Kaja Silverman

Kaja Silverman wurde am 16. September 1947 geboren und ist bekannt als US-amerikanische Filmkritikerin, Kunsthistorikerin, Autorin und Femininsten.

2010 wurde sie von der University of Pennsylvania als Professorin berufen, um am kunsthistorischen Institut Rhetorik-, Film- und Kunstgeschichte zu lehren. Zuvor lehrte sie schon an zahlreichen anderen Universitäten, darunter die Yale und Brown University.

Bisher wurden neun Bücher von ihr veröffentlicht. Wir lernten sie durch ihren Beitrag „Dem Blickregime begegnen“ kennen. Herausgegeben wurde dieser im Sammelband „Privileg Blick – Kritik der visuellen Kultur“ von Christian Kravagna im Jahr 1997.

Am Beispiel der „Film Stills“ von Cindy Sherman zeigt Silverman auf, dass kulturelle Gegebenheiten in der Darstellung und Selbstinszenierung (Pose) in Fotografien, Filmen und Video zu erkennen sind. Am ausdruckstärksten sind Fotos, wobei Filme und Videos durch die ‚Paus-Funktion‘ auch zum Standbild werden können.

¨Kurzum, die Kamera dokumentiert nicht einfach nur die Pose: Die Pose selbst nimmt die Sprache des Standphotos dermaßen in Anspruch, daß sie, würde sie auch nie photographisch aufgezeichnet, das photographische Aquivalent eines >tableau vivant< darstellt. Da die Szene und die Schauspieler, die das Standphoto komponieren, sich um das Standphotos willen zusammenfinden, ist die Kamera Teil des Werkes¨.

(Silverman 1997, 51)

 

Silvermans Interpretation der Shermans Frauen, deutet darauf hin, dass der Blick veränderlich ist und je nach kulturellen Rahmenbedingen geprägt. Durch die Art und Weise, wie Bilder wahrgenommen werden, so kann sich auch die Norm und das gesellschaftliche Schönheitsideal verändern.

Sherman bspw. inszeniert ihre Models so, dass sie makelhaft wirken, sie sind nicht perfekt.
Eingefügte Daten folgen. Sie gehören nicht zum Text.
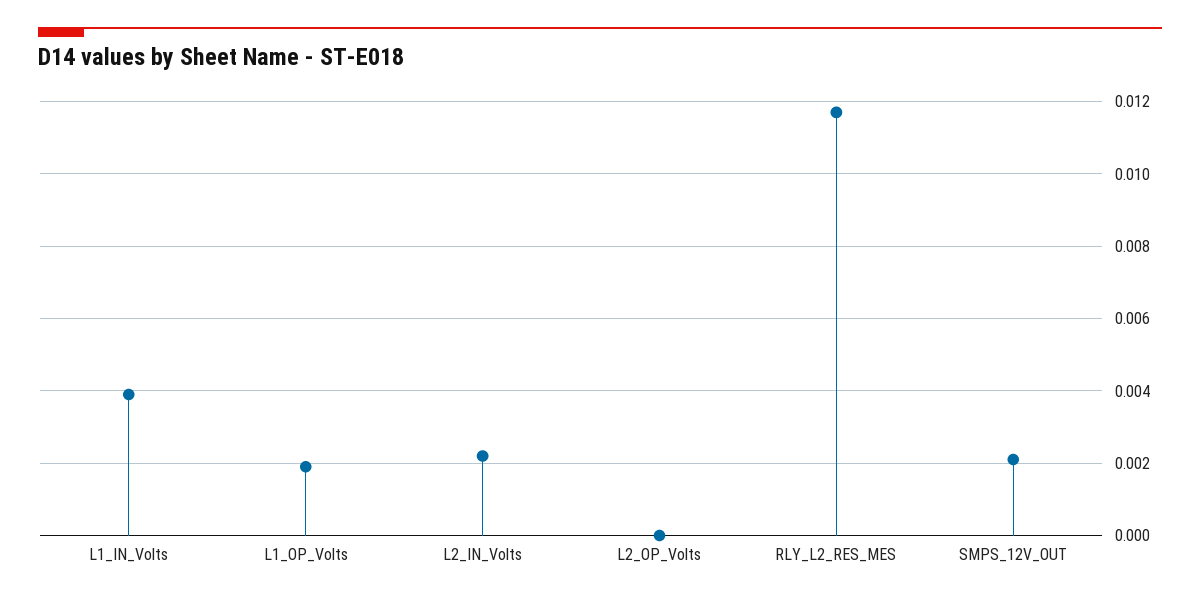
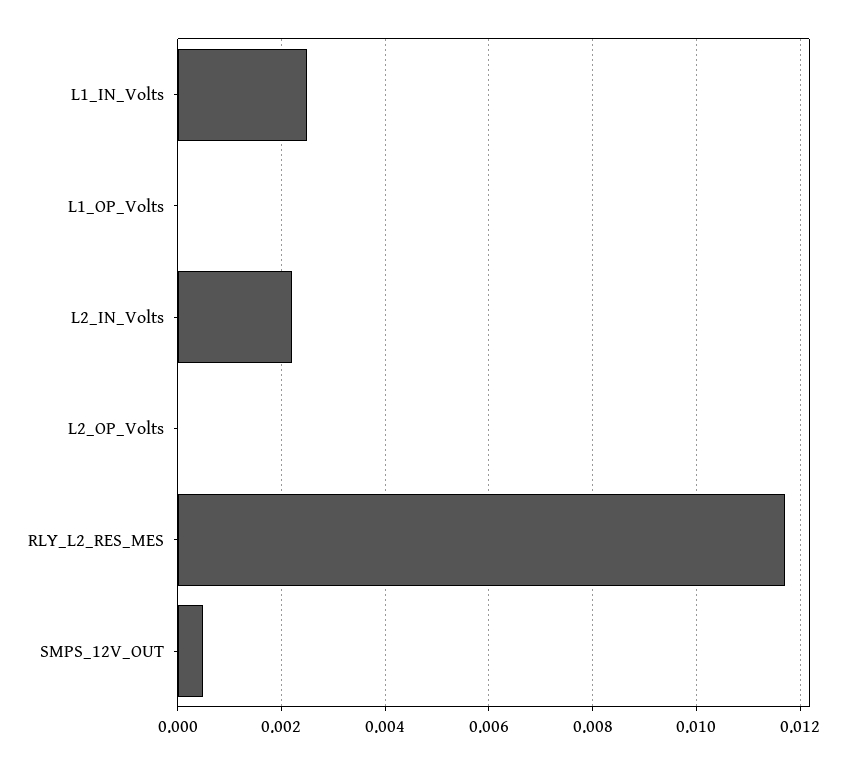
  {
-   "L1_IN_Volts": 0.004,
+   "L1_IN_Volts": 0.0025,
-   "L1_OP_Volts": 0.002,
+   "L1_OP_Volts": 0,
    "L2_IN_Volts": 0.002,
    "L2_OP_Volts": 0,
    "RLY_L2_RES_MES": 0.0115,
-   "SMPS_12V_OUT": 0.002
+   "SMPS_12V_OUT": 0.0005
  }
Sie versucht damit zum Ausdruck zu bringen, dass es nicht darum ginge perfekt zu sein, denn nach Winnicot reicht „genügend gut“.

Letztendlich entscheidet das Blickregime, also das Anschauen mit einer (unbewussten) Erwartung und das Sehen mit (unterbewussten) Vorannahmen, darüber, was den gesellschaftlichen Norm- und Idealvorstellungen entspricht, und was nicht.

Mit dieser Erkenntnis reicht Kaja Silverman uns eine Methode an die Hand, die freilich einige von uns zur Erklärung gesellschaftlicher Phänomene heranziehen werden.